The progress of our knowledge of government murder depends fundamentally on the clarity and significance of our concepts. Especially, these concepts should refer to real world behavior and events that can be clearly and similarly discriminated regardless of the observers and their prejudices. For if any area of social study is laden with predispositions and biases, it surely has to do with the who, why, when, and how of government murder (the meaning of "government" and "murder" are themselves concepts that require clarification, as I tried to do in Chapter 2). For these reasons I believe that both genocide in its common meaning and democide as I have defined it have an important role in understanding government murder. The legal view of genocide, however, is too complex and subsumes behavior too different in kind, such as government murder, government induced psychological damage, government attempting to eliminate a group in whole or in part (what empirical meaning can we give to "in part "?), or government removing children from a group (removing what percentage constitutes genocide?), and so on. In the case of democide, the vast majority of government killing is manifestly murder--the intent to commit murder is inherent in the act itself. For example, soldiers lining up civilians against a wall and shooting them to death without a fair trial is manifestly government murder. And in its common meaning, most cases of genocide can be equally discriminated, as in the Holocaust or of the Armenian genocide in Turkey during 1915-1916.

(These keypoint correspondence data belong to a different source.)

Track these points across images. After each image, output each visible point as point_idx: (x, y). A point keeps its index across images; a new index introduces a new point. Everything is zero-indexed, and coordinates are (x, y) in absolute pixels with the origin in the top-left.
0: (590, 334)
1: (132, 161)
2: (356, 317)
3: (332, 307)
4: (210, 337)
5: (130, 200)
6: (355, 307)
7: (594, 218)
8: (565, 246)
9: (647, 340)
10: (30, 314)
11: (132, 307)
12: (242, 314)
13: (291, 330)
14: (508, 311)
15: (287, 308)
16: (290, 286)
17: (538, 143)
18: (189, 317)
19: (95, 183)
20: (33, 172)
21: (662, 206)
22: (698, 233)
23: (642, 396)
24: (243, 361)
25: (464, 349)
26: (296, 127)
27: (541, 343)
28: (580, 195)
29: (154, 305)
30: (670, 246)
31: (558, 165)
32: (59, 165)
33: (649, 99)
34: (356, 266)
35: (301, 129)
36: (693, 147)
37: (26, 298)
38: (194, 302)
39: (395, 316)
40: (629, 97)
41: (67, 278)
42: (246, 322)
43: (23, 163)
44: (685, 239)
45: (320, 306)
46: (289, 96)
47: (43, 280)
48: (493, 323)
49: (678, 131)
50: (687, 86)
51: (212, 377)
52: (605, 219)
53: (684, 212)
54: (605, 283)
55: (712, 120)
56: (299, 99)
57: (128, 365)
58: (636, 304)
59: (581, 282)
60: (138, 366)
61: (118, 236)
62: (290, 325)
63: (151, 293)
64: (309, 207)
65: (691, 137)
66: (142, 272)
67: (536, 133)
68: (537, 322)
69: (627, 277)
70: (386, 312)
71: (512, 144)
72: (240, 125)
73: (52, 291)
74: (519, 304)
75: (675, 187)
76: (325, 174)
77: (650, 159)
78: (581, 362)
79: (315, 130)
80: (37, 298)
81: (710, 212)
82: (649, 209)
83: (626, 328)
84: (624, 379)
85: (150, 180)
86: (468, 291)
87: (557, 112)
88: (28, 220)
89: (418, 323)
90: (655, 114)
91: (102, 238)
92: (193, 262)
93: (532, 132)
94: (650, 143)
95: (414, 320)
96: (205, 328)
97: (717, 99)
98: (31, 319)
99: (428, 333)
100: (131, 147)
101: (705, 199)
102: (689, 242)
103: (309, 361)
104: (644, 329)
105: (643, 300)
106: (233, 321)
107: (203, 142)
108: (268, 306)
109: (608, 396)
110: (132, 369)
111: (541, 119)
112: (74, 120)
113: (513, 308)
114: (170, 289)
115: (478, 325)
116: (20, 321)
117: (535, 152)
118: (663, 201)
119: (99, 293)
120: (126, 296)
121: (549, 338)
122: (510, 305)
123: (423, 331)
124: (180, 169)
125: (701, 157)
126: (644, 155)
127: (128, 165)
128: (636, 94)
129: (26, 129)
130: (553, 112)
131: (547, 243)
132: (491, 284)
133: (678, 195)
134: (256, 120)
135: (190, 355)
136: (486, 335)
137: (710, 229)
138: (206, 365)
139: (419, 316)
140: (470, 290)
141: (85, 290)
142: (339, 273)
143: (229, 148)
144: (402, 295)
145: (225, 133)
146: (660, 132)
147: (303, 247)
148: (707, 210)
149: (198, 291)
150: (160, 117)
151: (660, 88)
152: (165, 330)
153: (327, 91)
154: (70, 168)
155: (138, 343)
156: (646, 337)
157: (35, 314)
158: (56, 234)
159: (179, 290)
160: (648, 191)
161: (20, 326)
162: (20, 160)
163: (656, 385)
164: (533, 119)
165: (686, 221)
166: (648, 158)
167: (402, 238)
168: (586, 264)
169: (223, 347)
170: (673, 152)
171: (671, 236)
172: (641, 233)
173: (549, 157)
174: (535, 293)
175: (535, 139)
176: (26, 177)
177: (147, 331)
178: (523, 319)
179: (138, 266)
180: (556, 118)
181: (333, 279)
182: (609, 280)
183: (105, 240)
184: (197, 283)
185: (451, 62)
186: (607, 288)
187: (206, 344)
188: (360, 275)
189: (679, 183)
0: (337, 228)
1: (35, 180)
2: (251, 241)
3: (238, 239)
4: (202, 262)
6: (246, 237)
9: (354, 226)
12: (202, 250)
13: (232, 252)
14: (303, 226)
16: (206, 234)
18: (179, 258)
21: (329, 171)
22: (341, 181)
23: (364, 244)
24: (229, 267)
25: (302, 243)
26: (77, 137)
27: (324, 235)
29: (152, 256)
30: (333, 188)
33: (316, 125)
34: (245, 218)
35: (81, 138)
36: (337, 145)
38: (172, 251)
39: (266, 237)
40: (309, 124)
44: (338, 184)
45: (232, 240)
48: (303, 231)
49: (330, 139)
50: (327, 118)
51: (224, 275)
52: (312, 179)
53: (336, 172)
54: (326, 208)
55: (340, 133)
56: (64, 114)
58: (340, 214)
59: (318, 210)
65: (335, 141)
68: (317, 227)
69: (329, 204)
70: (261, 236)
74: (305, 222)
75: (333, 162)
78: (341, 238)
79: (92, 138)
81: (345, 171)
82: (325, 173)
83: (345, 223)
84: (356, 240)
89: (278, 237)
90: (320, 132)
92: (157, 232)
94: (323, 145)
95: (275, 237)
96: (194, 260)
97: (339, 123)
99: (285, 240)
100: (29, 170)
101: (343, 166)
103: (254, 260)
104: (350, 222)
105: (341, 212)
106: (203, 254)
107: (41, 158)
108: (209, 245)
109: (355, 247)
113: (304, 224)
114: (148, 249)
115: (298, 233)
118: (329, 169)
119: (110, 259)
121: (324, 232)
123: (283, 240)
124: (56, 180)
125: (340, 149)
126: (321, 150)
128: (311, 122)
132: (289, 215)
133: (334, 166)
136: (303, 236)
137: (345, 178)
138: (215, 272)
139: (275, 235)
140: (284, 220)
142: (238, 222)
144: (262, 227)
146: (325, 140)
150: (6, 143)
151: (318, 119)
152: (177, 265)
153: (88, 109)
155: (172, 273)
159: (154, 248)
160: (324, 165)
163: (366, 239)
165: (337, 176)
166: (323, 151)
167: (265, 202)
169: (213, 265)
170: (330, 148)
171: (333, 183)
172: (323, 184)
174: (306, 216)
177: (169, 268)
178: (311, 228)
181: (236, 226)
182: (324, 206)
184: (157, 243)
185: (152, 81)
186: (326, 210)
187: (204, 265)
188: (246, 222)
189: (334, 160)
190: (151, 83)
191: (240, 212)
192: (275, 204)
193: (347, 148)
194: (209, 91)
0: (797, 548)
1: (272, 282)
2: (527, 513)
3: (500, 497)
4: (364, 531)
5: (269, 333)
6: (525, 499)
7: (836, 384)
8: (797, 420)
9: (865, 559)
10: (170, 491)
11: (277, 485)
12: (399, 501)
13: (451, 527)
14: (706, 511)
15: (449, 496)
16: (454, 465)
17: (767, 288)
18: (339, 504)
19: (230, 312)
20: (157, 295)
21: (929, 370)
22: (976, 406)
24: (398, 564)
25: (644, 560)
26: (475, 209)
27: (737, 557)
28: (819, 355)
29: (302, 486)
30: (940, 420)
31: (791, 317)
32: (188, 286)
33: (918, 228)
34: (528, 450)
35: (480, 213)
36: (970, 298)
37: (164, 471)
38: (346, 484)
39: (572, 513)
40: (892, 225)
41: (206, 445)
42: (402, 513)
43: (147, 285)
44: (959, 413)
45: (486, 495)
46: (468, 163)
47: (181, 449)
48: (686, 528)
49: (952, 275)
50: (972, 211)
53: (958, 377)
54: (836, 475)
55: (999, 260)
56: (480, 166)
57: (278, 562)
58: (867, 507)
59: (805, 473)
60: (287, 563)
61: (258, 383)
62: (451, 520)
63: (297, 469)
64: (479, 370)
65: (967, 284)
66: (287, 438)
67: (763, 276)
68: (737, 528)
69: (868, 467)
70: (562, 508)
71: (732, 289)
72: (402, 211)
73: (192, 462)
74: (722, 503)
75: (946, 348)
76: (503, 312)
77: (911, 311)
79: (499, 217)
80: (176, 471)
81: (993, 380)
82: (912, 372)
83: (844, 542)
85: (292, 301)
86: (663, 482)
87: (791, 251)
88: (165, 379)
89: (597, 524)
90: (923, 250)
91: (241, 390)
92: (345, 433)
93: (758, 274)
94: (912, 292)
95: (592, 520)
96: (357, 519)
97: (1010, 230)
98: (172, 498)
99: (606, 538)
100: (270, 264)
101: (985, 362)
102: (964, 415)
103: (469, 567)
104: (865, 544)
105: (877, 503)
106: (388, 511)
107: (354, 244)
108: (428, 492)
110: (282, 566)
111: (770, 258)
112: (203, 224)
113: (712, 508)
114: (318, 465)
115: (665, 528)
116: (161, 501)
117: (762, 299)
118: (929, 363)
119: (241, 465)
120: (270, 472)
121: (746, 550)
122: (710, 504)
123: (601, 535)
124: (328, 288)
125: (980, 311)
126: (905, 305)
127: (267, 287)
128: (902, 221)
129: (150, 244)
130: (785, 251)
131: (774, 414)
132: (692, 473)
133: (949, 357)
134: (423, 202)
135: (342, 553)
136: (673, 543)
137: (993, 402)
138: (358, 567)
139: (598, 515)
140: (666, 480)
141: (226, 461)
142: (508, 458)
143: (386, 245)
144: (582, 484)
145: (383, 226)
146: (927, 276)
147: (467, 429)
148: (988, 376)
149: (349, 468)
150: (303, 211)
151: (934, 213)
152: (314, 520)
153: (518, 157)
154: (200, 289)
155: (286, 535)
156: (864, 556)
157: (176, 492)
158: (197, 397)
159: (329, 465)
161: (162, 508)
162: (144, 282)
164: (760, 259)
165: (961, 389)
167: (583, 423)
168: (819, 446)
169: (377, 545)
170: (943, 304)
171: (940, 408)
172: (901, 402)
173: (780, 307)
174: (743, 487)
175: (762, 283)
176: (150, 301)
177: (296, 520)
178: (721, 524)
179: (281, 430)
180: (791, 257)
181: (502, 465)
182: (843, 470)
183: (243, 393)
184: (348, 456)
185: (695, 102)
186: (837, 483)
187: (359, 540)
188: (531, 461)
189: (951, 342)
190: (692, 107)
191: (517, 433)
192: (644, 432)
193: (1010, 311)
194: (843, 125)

The conclusion is that genocide should ordinarily be understood as the government murder of people because of their indelible group membership (let the international lawyers struggle with the legal meaning) and democide as any murder by government, including this form of genocide. 


* May, 1998. This was written for this web site in order to help clarify the distinction between genocide and democide. The concept of democide is unique to this web site while genocide is in general use, although as will be shown here, much confused in the literature.